Perl and NLP
2014-05-20 nlp

So I've long had a thing about doing NLP-type stuff in Perl. I know, I know. All the cool kids use NLTK in Python. So why Perl?

As always, the answer is CPAN. I can get a good, quick start in nearly anything by installing a CPAN module, and I know it has been tested on Windows already thanks to CPANtesters. And anything I write will be tested six ways from Sunday, too.

So Perl.

A few years ago I hacked out the beginnings of a tokenizer for NLP usage. It really just consisted of a convenient iterator wrapper around some very simple regexes, along with some n-gram type stuff for collocations (not that I've ever had much luck with those - yet). I've revived it and I've been tossing some actual translation jobs at it to see what sticks, and it's nearly ready for release.

I had the revelation, though, that what even NLTK is missing in terms of practical use is that it's a mess trying to retrieve information from documents. So my tokenizer explicitly works with a source document, which can deliver a series of text and formatting commands in a pre-tokenization step. The formatting commands are passed right through by the tokenizer.

Along the way, I realized that to do part-of-speech tagging I was going to need a lexicon. I've got a dumb model of a lexicon running against SQLite (which will be good for job-specific vocabulary), but for the main lexicon in German, it just isn't possible to get around the morphological structure of the German language. So I'm currently adapting the igerman98 ispell dictionary. Its affix script is a pretty good run-down of German morphology, although it doesn't encode parts of speech very accurately. (Nouns are capitalized, of course, and adjectives/adverbs are pretty much "A"-flagged decliners.)

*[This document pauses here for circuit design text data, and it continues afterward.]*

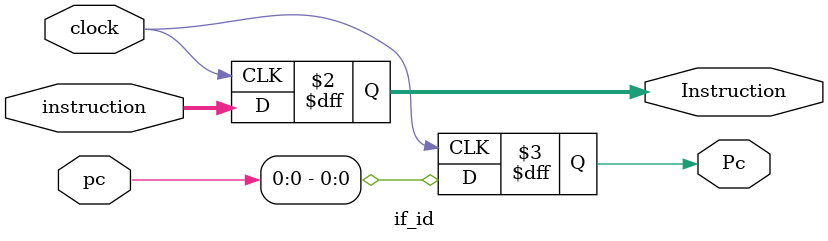
<source format=v>
module if_id (
	input clock,
	input wire [31:0] pc,
	input wire [31:0] instruction,

	output reg [31:0] Instruction,
	output reg Pc
);

always @(posedge(clock)) begin
	Pc = pc;
	Instruction = instruction;
end

endmodule
</source>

There's going to be a lot of tweaking involved, but the end result is going to be a pretty good data-based lexicon that can probably fall back on some educated guesses for parts of speech of unknown words.

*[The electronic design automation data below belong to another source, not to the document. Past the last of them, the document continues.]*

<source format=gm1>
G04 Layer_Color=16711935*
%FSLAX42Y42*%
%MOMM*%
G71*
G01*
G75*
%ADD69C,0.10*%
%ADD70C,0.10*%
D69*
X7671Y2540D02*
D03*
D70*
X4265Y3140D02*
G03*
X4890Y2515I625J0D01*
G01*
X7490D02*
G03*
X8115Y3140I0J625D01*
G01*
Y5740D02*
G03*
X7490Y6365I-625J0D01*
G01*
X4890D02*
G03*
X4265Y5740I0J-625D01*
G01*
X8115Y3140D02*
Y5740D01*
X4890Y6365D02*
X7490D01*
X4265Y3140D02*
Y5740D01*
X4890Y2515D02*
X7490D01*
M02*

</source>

Here's the kicker. If the part of speech is ambiguous at the word level, Marpa can simply figure it out from context (usually). I think I have a good plan for this, but until I have a reasonable coverage of parts of speech in my lexicon, I won't have anything to experiment with yet.

Soon, though, I'm going to be able to make some specific contributions to making NLP in Perl a reality. I've been talking about doing this for a long, long time indeed. It's exciting to be actually making progress with it for a change.